İnsanların İlk yaratılış yıllarındaki doğaya tamamen bağlı olduğu, avcılık ve toplayıcılıkla geçinildiği bir dönem olan paleolitik çağ, insanlık tarihinin en uzun devresini kapsamaktadır. Bu çağın izlerini taşıyan kalıntılar Ansır,
Ormaniçi ve İnderesi mevkiinde bulunan mağaralarda Paleolitik çağ izleri görülmektedir. 1979-1986 yılları arasında yapılan Karakaya Baraj Gölü kurtarma kazıları kapsamında, İzollu mevkiindeki, Pirot Höyük ve Cafer Höyük kazılarında, ele geçen buluntular, yöre insanının M.Ö. 7 bin yıllarında mağaradan çıkıp düz ovaya yerleştikleri, tarım ve hayvancılıkla uğraştıklarını göstermektedir. Neolotik dönem olarak adlandırılan bu dönemin ilk evrelerinde henüz pişmiş topraktan çanak, çömlek yapımına geçilmemiş olup, bu evre akeramik dönem olarak bilinmektedir. Yine söz konusu kazılarda ele geçen öğütme taşları, obsidyen aletler ve diğer küçük buluntular, bu dönemde tarımın ve hayvancılığın önemli bir yer tuttuğunu göstermektedir. Bu evrede henüz pişmiş topraktan kaplar yapılmadığı için, insanlar gereksinimini ahşap ve taştan yaptıkları kap v.b. malzemelerle karşılamışlardır. Bu döneme dair buluntuların çoğunluğu Cafer Höyük kazılarında ele geçmiştir.

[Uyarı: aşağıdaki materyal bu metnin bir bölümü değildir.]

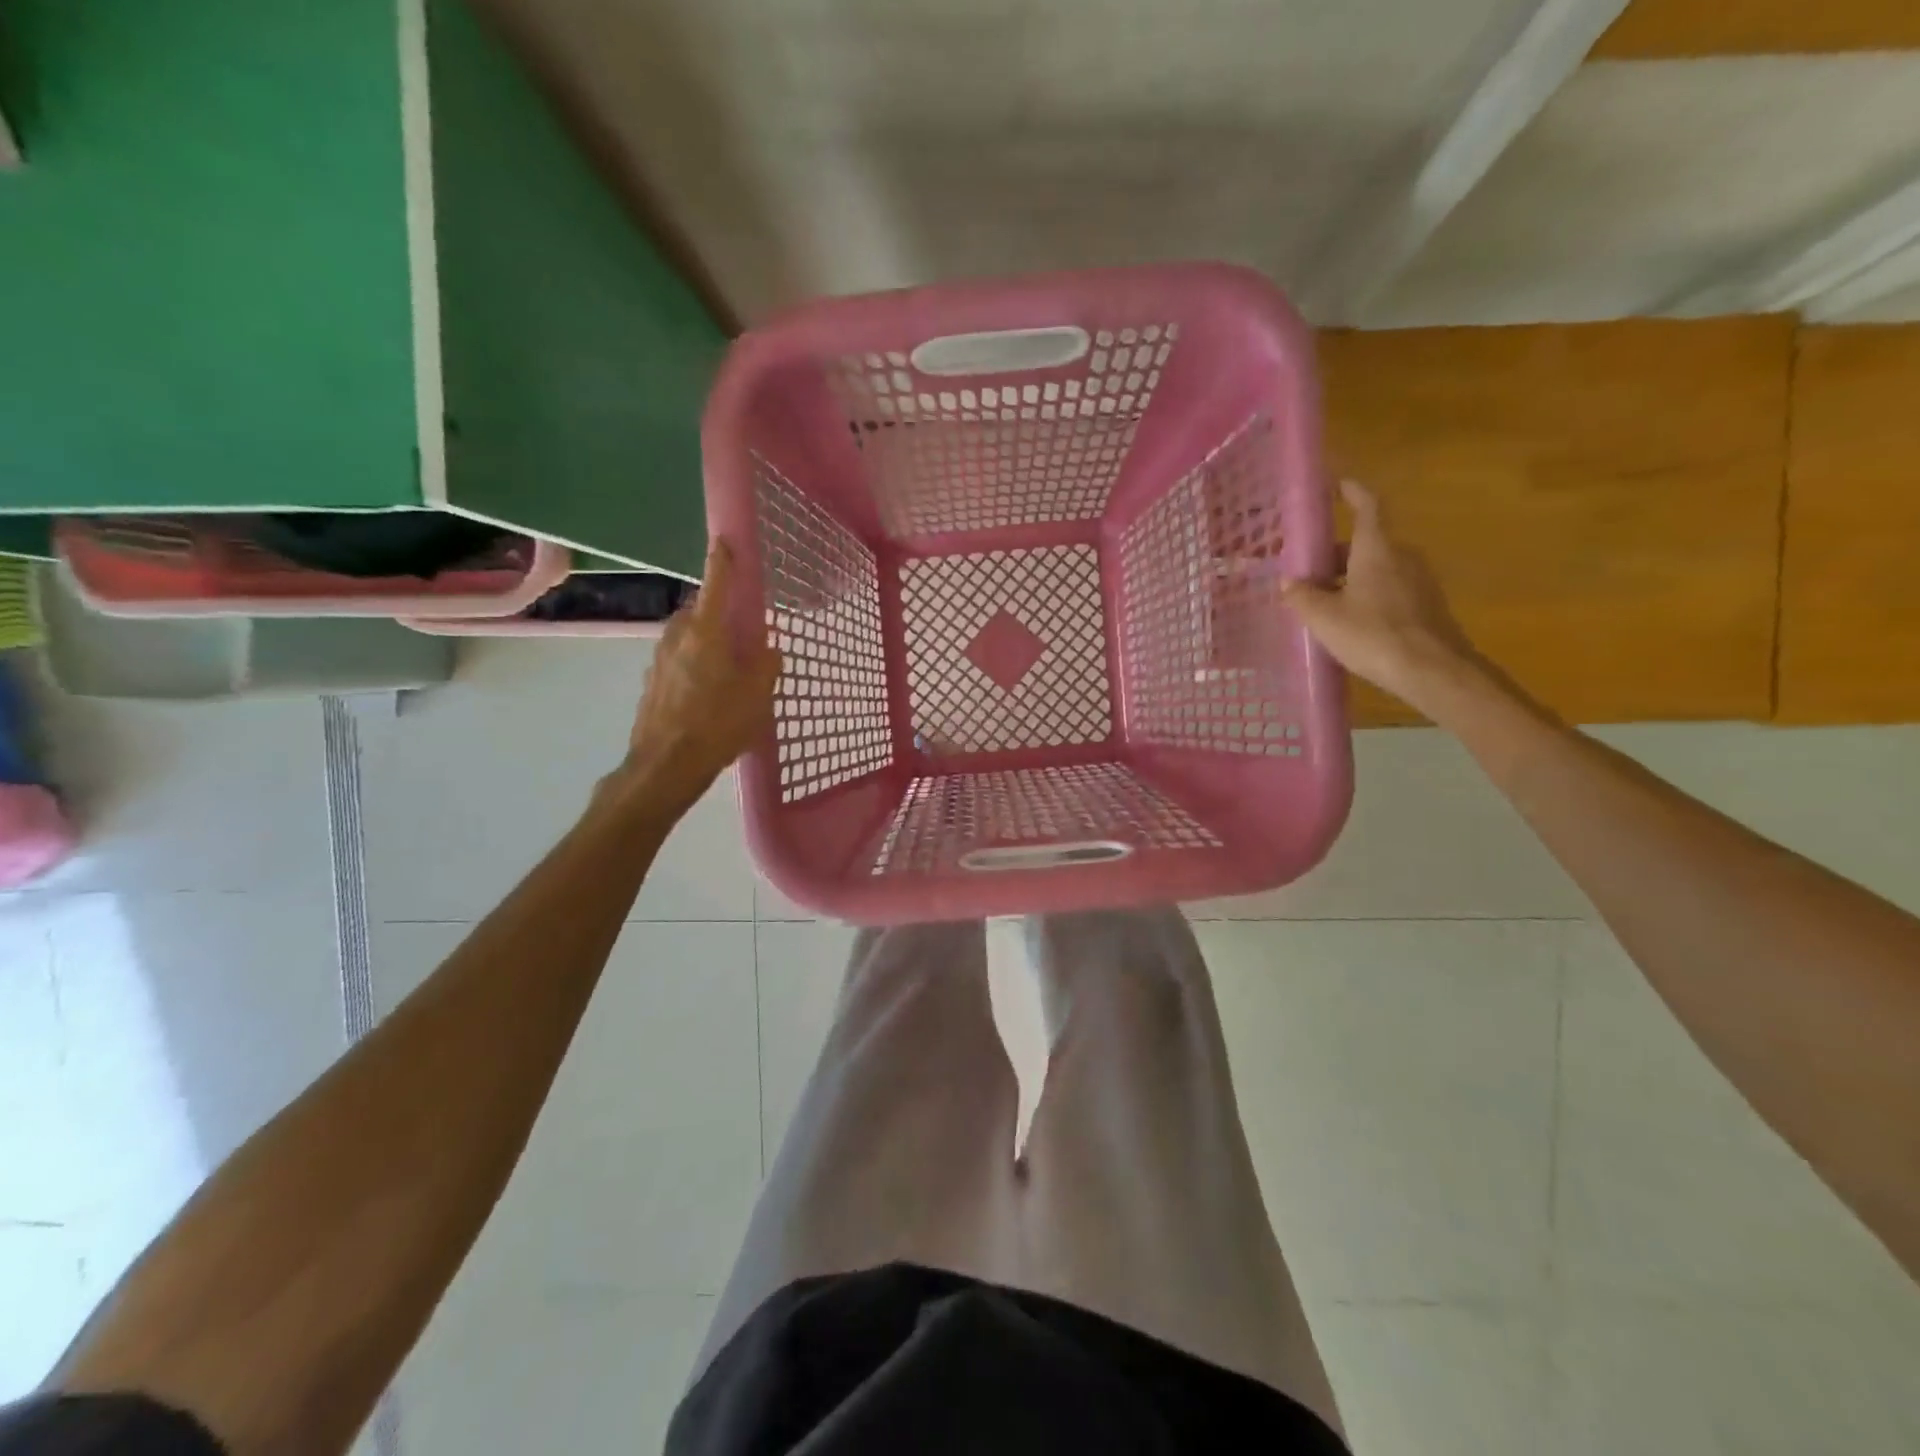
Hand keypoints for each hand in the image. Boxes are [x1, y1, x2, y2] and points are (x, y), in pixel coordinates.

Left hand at [619, 540, 780, 813]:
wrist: (665, 765)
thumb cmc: (717, 724)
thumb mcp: (757, 696)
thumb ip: (767, 665)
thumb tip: (767, 649)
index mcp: (706, 632)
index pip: (717, 584)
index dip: (724, 560)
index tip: (726, 539)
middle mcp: (677, 636)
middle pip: (700, 612)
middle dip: (719, 614)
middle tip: (742, 632)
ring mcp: (659, 659)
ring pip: (688, 638)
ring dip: (706, 643)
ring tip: (728, 669)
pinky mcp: (651, 683)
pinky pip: (678, 662)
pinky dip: (694, 666)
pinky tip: (708, 694)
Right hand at [1282, 480, 1484, 718]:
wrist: (1433, 670)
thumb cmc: (1373, 634)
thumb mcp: (1324, 617)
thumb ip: (1302, 596)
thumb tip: (1288, 582)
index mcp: (1376, 549)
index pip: (1367, 507)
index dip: (1353, 493)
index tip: (1339, 484)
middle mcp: (1402, 556)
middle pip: (1366, 544)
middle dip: (1336, 554)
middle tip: (1308, 571)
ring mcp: (1419, 581)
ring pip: (1377, 569)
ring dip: (1350, 578)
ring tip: (1323, 602)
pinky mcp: (1426, 606)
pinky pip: (1389, 590)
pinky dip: (1367, 596)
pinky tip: (1350, 622)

Neolitik dönemin ortalarına doğru avcılığın önemi sürmesine rağmen tarım ve hayvancılık da oldukça ilerlemiştir. Buğday, arpa, mercimek, bezelye gibi ürünler tarıma alınmıştır. Önce büyük baş hayvanlar daha sonra da koyun ve keçiler evcilleştirilmiştir. Seramikler elde biçimlendirilip tek renkli olarak, kalın çeperli, ağır ve basit şekillerde yapılmaya başlanmıştır. Seramiklerin yanında dokumacılık ve sepetçiliğin varlığı höyük buluntularından anlaşılmaktadır. Neolitik dönem içerisinde Malatya ve çevresi Arkeoloji alanında önemli bir yere sahip olmasına rağmen, ne yazık ki yeterince araştırma yapılamamıştır.